** What you need to do **
Could you convert every line in the records below into a numbered list, leaving out any blank lines?

** Records excerpted from a collection **

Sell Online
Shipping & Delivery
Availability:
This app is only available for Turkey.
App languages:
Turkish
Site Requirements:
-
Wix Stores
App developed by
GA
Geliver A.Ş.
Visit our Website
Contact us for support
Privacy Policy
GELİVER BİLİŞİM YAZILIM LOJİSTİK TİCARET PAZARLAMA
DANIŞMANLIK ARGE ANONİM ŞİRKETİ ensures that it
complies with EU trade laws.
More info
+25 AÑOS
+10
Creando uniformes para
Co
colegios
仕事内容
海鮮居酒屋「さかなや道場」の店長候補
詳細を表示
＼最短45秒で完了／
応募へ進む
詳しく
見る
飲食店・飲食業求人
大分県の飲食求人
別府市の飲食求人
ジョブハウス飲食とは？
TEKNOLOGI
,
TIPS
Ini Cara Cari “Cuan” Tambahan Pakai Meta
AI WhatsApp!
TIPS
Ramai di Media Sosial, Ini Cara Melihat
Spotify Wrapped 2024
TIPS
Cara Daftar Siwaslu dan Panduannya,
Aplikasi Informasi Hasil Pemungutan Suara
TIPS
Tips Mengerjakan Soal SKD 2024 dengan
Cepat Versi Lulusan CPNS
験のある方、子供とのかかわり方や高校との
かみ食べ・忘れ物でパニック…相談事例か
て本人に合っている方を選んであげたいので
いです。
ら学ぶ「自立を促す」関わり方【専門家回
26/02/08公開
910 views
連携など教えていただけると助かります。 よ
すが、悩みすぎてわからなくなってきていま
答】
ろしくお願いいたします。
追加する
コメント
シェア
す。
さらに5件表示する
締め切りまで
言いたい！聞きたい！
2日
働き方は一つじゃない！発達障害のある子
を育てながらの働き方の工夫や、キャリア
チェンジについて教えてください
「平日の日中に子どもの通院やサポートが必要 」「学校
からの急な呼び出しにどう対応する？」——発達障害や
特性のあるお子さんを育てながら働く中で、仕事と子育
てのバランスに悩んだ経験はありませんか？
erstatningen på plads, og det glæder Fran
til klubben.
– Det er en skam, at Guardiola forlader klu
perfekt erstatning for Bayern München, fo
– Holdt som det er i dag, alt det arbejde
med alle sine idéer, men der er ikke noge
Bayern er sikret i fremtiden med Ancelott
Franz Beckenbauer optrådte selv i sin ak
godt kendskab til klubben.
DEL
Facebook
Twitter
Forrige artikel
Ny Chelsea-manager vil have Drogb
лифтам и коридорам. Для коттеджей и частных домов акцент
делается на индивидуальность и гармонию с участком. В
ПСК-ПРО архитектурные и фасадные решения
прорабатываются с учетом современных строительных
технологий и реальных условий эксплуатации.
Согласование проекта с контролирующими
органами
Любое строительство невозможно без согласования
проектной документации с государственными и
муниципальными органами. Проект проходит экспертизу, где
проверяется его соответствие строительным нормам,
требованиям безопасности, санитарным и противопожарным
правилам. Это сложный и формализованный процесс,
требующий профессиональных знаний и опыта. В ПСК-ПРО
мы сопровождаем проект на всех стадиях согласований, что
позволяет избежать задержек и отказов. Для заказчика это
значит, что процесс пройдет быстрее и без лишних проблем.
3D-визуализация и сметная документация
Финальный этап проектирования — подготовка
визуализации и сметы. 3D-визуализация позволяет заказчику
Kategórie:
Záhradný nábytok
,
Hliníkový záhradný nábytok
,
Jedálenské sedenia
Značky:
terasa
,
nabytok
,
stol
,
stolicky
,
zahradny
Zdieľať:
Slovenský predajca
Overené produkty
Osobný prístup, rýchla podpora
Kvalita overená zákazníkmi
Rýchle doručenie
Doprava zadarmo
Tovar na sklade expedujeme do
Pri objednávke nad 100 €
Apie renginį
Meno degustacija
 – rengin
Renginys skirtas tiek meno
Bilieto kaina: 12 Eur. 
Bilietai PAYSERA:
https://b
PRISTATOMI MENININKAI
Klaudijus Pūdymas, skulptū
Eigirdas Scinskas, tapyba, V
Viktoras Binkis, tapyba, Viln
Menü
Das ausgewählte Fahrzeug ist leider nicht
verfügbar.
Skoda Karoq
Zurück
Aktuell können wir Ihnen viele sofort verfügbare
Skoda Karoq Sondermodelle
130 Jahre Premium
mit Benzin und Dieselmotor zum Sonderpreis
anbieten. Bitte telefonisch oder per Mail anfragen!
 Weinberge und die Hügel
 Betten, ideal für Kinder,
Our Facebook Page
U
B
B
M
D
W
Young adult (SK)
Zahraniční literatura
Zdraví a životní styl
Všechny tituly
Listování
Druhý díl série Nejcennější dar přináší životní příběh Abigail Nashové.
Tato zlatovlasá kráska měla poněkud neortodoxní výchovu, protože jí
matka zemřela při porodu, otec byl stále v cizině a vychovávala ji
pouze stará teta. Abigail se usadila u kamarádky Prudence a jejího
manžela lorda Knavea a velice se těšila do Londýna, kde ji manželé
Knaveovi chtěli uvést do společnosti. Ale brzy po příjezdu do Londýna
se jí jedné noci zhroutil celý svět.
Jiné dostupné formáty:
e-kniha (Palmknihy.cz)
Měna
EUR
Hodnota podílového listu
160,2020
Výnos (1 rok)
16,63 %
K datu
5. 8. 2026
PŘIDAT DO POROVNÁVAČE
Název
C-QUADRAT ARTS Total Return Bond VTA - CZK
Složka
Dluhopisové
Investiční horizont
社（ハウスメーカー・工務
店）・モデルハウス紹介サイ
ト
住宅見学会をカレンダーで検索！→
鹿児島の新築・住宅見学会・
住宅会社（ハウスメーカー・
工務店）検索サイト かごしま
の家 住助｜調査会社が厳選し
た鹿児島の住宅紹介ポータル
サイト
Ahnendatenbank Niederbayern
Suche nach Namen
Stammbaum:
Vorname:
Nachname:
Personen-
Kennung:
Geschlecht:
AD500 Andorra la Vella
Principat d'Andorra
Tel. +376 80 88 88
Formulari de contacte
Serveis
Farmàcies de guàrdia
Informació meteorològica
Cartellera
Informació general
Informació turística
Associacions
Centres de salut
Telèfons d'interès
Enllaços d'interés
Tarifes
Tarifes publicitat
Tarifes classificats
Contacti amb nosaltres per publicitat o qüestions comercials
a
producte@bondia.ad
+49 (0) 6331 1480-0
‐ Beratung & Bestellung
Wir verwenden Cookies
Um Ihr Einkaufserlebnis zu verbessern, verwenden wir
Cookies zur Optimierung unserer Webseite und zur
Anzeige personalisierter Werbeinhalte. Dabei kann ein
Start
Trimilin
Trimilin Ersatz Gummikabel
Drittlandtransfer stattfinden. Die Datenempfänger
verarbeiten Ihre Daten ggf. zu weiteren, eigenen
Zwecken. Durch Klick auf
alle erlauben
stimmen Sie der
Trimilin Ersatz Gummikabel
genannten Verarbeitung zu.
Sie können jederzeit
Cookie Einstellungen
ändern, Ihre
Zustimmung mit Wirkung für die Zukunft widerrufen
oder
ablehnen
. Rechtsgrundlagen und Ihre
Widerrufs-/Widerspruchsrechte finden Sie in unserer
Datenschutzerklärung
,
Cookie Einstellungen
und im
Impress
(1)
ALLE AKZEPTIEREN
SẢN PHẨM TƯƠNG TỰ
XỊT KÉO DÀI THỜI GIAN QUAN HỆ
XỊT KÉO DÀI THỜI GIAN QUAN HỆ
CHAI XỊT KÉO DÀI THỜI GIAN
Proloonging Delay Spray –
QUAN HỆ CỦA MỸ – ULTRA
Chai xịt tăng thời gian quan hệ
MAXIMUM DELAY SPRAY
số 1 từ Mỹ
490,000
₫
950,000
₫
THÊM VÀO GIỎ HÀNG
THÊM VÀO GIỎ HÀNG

** Solution to this problem **
1. Sell Online
2. Shipping & Delivery
3. Availability:
4. This app is only available for Turkey.
5. App languages:
6. Turkish
7. Site Requirements:
8. -
9. Wix Stores
10. App developed by
11. GA
12. Geliver A.Ş.
13. Visit our Website
14. Contact us for support
15. Privacy Policy
16. GELİVER BİLİŞİM YAZILIM LOJİSTİK TİCARET PAZARLAMA
17. DANIŞMANLIK ARGE ANONİM ŞİRKETİ ensures that it
18. complies with EU trade laws.
19. More info
20. +25 AÑOS
21. +10
22. Creando uniformes para
23. Co
24. colegios
25. 仕事内容
26. 海鮮居酒屋「さかなや道場」の店長候補
27. 詳細を表示
28. ＼最短45秒で完了／
29. 応募へ進む
30. 詳しく
31. 見る
32. 飲食店・飲食業求人
33. 大分県の飲食求人
34. 別府市の飲食求人
35. ジョブハウス飲食とは？
36. TEKNOLOGI
37. ,
38. TIPS
39. Ini Cara Cari “Cuan” Tambahan Pakai Meta
40. AI WhatsApp!
41. TIPS
42. Ramai di Media Sosial, Ini Cara Melihat
43. Spotify Wrapped 2024
44. TIPS
45. Cara Daftar Siwaslu dan Panduannya,
46. Aplikasi Informasi Hasil Pemungutan Suara
47. TIPS
48. Tips Mengerjakan Soal SKD 2024 dengan
49. Cepat Versi Lulusan CPNS
50. 験のある方、子供とのかかわり方や高校との
51. かみ食べ・忘れ物でパニック…相談事例か
52. て本人に合っている方を選んであげたいので
53. いです。
54. ら学ぶ「自立を促す」関わり方【専門家回
55. 26/02/08公開
56. 910 views
57. 連携など教えていただけると助かります。 よ
58. すが、悩みすぎてわからなくなってきていま
59. 答】
60. ろしくお願いいたします。
61. 追加する
62. コメント
63. シェア
64. す。
65. さらに5件表示する
66. 締め切りまで
67. 言いたい！聞きたい！
68. 2日
69. 働き方は一つじゃない！発達障害のある子
70. を育てながらの働き方の工夫や、キャリア
71. チェンジについて教えてください
72. 「平日の日中に子どもの通院やサポートが必要 」「学校
73. からの急な呼び出しにどう対応する？」——発達障害や
74. 特性のあるお子さんを育てながら働く中で、仕事と子育
75. てのバランスに悩んだ経験はありませんか？
76. erstatningen på plads, og det glæder Fran
77. til klubben.
78. – Det er en skam, at Guardiola forlader klu
79. perfekt erstatning for Bayern München, fo
80. – Holdt som det er i dag, alt det arbejde
81. med alle sine idéer, men der er ikke noge
82. Bayern er sikret i fremtiden med Ancelott
83. Franz Beckenbauer optrådte selv i sin ak
84. godt kendskab til klubben.
85. DEL
86. Facebook
87. Twitter
88. Forrige artikel
89. Ny Chelsea-manager vil have Drogb
90. лифтам и коридорам. Для коттеджей и частных домов акцент
91. делается на индивидуальность и гармонию с участком. В
92. ПСК-ПРО архитектурные и фасадные решения
93. прорабатываются с учетом современных строительных
94. технологий и реальных условий эксплуатации.
95. Согласование проекта с контролирующими
96. органами
97. Любое строительство невозможно без согласования
98. проектной документации с государственными и
99. муниципальными органами. Проект проходит экспертизу, где
100. проверяется его соответствие строительным нормам,
101. требованиям безопасности, санитарным и противопожарным
102. правилам. Это сложный и формализованный процесс,
103. требующий профессиональных знаний и опыта. В ПСК-ПРО
104. мы сопровождаем проект на всех стадиях согласований, что
105. позволяет избежать задержек и отказов. Для заказчика это
106. значит, что процесс пройдет быстрее и без лишних проблем.
107. 3D-визуализация и сметная документация
108. Финальный этап проектирования — подготовка
109. визуализации и сметы. 3D-визуализация позволяет заказчику
110. Kategórie:
111. Záhradný nábytok
112. ,
113. Hliníkový záhradný nábytok
114. ,
115. Jedálenské sedenia
116. Značky:
117. terasa
118. ,
119. nabytok
120. ,
121. stol
122. ,
123. stolicky
124. ,
125. zahradny
126. Zdieľať:
127. Slovenský predajca
128. Overené produkty
129. Osobný prístup, rýchla podpora
130. Kvalita overená zákazníkmi
131. Rýchle doručenie
132. Doprava zadarmo
133. Tovar na sklade expedujeme do
134. Pri objednávke nad 100 €
135. Apie renginį
136. Meno degustacija
137.  – rengin
138. Renginys skirtas tiek meno
139. Bilieto kaina: 12 Eur. 
140. Bilietai PAYSERA:
141. https://b
142. PRISTATOMI MENININKAI
143. Klaudijus Pūdymas, skulptū
144. Eigirdas Scinskas, tapyba, V
145. Viktoras Binkis, tapyba, Viln
146. Menü
147. Das ausgewählte Fahrzeug ist leider nicht
148. verfügbar.
149. Skoda Karoq
150. Zurück
151. Aktuell können wir Ihnen viele sofort verfügbare
152. Skoda Karoq Sondermodelle
153. 130 Jahre Premium
154. mit Benzin und Dieselmotor zum Sonderpreis
155. anbieten. Bitte telefonisch oder per Mail anfragen!
156.  Weinberge und die Hügel
157.  Betten, ideal für Kinder,
158. Our Facebook Page
159. U
160. B
161. B
162. M
163. D
164. W
165. Young adult (SK)
166. Zahraniční literatura
167. Zdraví a životní styl
168. Všechny tituly
169. Listování
170. Druhý díl série Nejcennější dar přináší životní příběh Abigail Nashové.
171. Tato zlatovlasá kráska měla poněkud neortodoxní výchovu, protože jí
172. matka zemřela při porodu, otec byl stále v cizině a vychovávala ji
173. pouze stará teta. Abigail se usadila u kamarádky Prudence a jejího
174. manžela lorda Knavea a velice se těšila do Londýna, kde ji manželé
175. Knaveovi chtěli uvést do společnosti. Ale brzy po příjezdu do Londýna
176. se jí jedné noci zhroutil celý svět.
177. Jiné dostupné formáty:
178. e-kniha (Palmknihy.cz)
179. Měna
180. EUR
181. Hodnota podílového listu
182. 160,2020
183. Výnos (1 rok)
184. 16,63 %
185. K datu
186. 5. 8. 2026
187. PŘIDAT DO POROVNÁVAČE
188. Název
189. C-QUADRAT ARTS Total Return Bond VTA - CZK
190. Složka
191. Dluhopisové
192. Investiční horizont
193. 社（ハウスメーカー・工務
194. 店）・モデルハウス紹介サイ
195. ト
196. 住宅見学会をカレンダーで検索！→
197. 鹿児島の新築・住宅見学会・
198. 住宅会社（ハウスメーカー・
199. 工務店）検索サイト かごしま
200. の家 住助｜調査会社が厳選し
201. た鹿児島の住宅紹介ポータル
202. サイト
203. Ahnendatenbank Niederbayern
204. Suche nach Namen
205. Stammbaum:
206. Vorname:
207. Nachname:
208. Personen-
209. Kennung:
210. Geschlecht:
211. AD500 Andorra la Vella
212. Principat d'Andorra
213. Tel. +376 80 88 88
214. Formulari de contacte
215. Serveis
216. Farmàcies de guàrdia
217. Informació meteorològica
218. Cartellera
219. Informació general
220. Informació turística
221. Associacions
222. Centres de salut
223. Telèfons d'interès
224. Enllaços d'interés
225. Tarifes
226. Tarifes publicitat
227. Tarifes classificats
228. Contacti amb nosaltres per publicitat o qüestions comercials
229. a
230. producte@bondia.ad
231. +49 (0) 6331 1480-0
232. ‐ Beratung & Bestellung
233. Wir verwenden Cookies
234. Um Ihr Einkaufserlebnis zu verbessern, verwenden wir
235. Cookies zur Optimierung unserer Webseite und zur
236. Anzeige personalisierter Werbeinhalte. Dabei kann ein
237. Start
238. Trimilin
239. Trimilin Ersatz Gummikabel
240. Drittlandtransfer stattfinden. Die Datenempfänger
241. verarbeiten Ihre Daten ggf. zu weiteren, eigenen
242. Zwecken. Durch Klick auf
243. alle erlauben
244. stimmen Sie der
245. Trimilin Ersatz Gummikabel
246. genannten Verarbeitung zu.
247. Sie können jederzeit
248. Cookie Einstellungen
249. ändern, Ihre
250. Zustimmung mit Wirkung für die Zukunft widerrufen
251. oder
252. ablehnen
253. . Rechtsgrundlagen und Ihre
254. Widerrufs-/Widerspruchsrechte finden Sie in unserer
255. Datenschutzerklärung
256. ,
257. Cookie Einstellungen
258. und im
259. Impress
260. (1)
261. ALLE AKZEPTIEREN
262. SẢN PHẨM TƯƠNG TỰ
263. XỊT KÉO DÀI THỜI GIAN QUAN HỆ
264. XỊT KÉO DÀI THỜI GIAN QUAN HỆ
265. CHAI XỊT KÉO DÀI THỜI GIAN
266. Proloonging Delay Spray –
267. QUAN HỆ CỦA MỸ – ULTRA
268. Chai xịt tăng thời gian quan hệ
269. MAXIMUM DELAY SPRAY
270. số 1 từ Mỹ
271. 490,000
272. ₫
273. 950,000
274. ₫
275. THÊM VÀO GIỎ HÀNG
276. THÊM VÀO GIỎ HÀNG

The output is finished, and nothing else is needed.